1. Datastore Explorer - data management module
2. iMeasure - measurement module, SEM and EDS control
3. iExplorer - data processing and classification tools, mineral database management, reports
4. SIP editor - phase identification protocol

==Measurement modes==
QEMSCAN consists of five customisable measurement modes:

1. BMA bulk mineralogical analysis
2. PMA particle mineralogical analysis
3. SMS specific mineral search
4. TMS trace mineral search
5. Field Image surface imaging mode

==Applications==
QEMSCAN measurements can be applied in quantitative mineral characterisation of rocks, weathering products such as regolith and soils, and most man-made materials. As a result, it has commercial and scientific applications in mining and mineral processing; O&G; coal; environmental sciences;, forensic geosciences; archaeology; agribusiness; built environment and planetary geology.

==History==
- 1970s CSIRO Australia devised a way to automatically use Energy-dispersive X-ray spectroscopy technology and a scanning electron microscope to accurately image and identify minerals in ore samples.
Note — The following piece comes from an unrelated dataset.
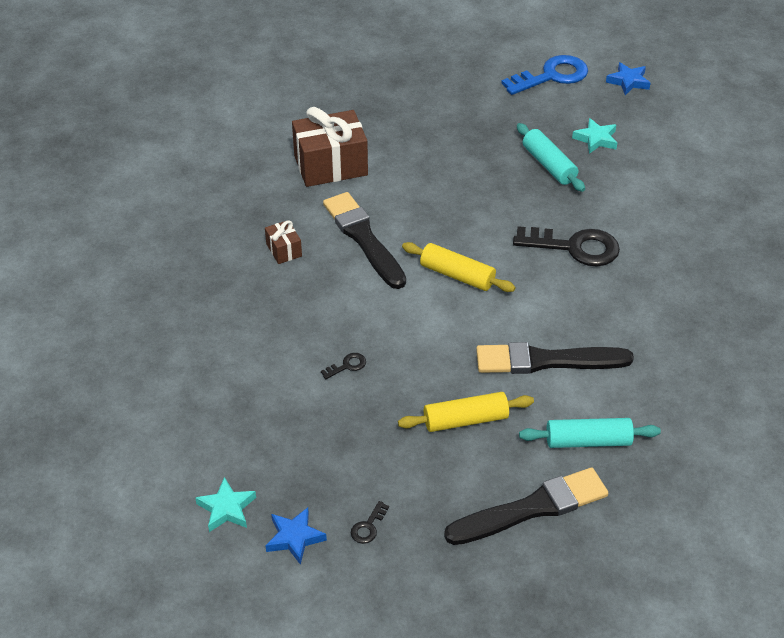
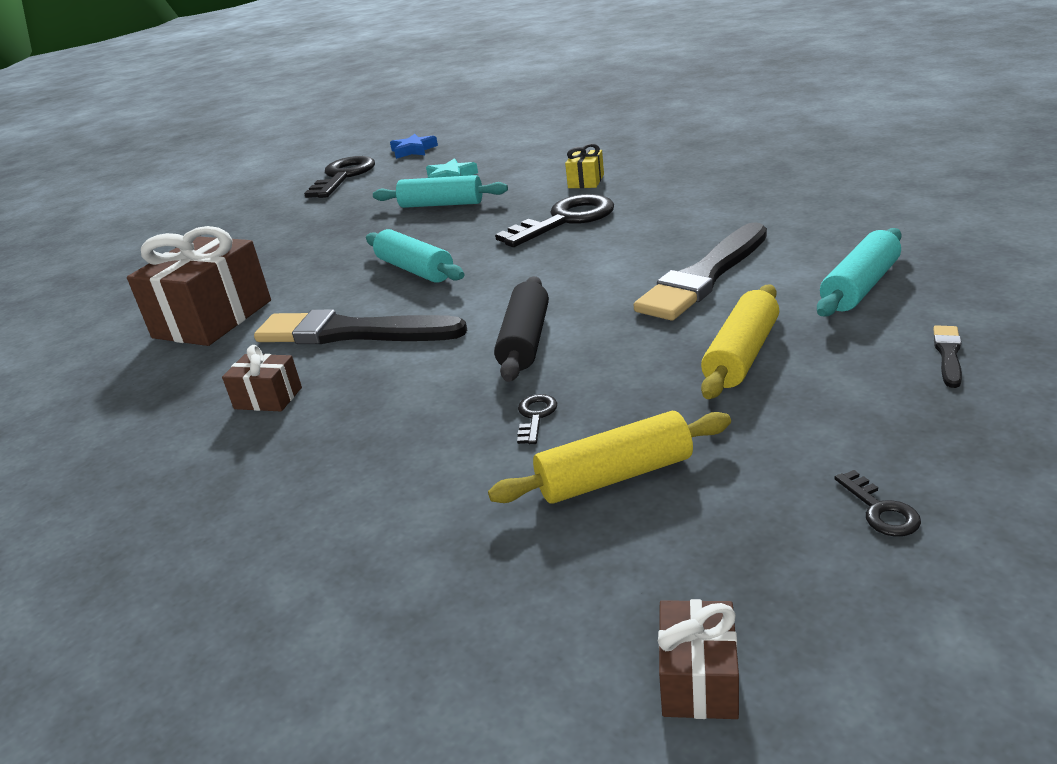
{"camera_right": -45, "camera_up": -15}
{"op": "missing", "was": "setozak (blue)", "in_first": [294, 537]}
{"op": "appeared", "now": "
This technology became patented and known as QEM*SEM (quantitative evaluation of minerals by scanning electron microscopy)
- 1980s New digital hardware and software developments by CSIRO allowed for automated analysis of multiple samples, creation of particle images form which mineralogy, texture and metallurgical parameters can be extracted and quantified.
- 1990s Light element X-ray detectors are introduced improving the mineral identification.
- 2001 CSIRO announces intention to commercialise QEMSCAN.
- 2003 Intellection Pty Ltd. is founded to develop, market and sell QEMSCAN systems based on the ZEISS EVO scanning electron microscope.
- 2009 FEI Company announces the acquisition of selected assets from Intellection Pty Ltd., including the QEMSCAN technology.
- 2010, June. Ammtec completes the first "on site" analysis, utilising an "R" series QEMSCAN, at an oil well drilling site in Sumatra, RI.
- Sep.1, 2010 press release on version 5.0 iDiscover software including a new spectral analysis system capable of identifying 72 elements for improved complex mineral composition discrimination.
- Oct. 19, 2011 press release on introduction of QEMSCAN WellSite analysis solution, field-tested on onshore and offshore oil platforms in collaboration with mudlogging service providers and oil & gas companies, including Halliburton, Oil Search and Maersk.
- 2015 Development of QEMSCAN ceases.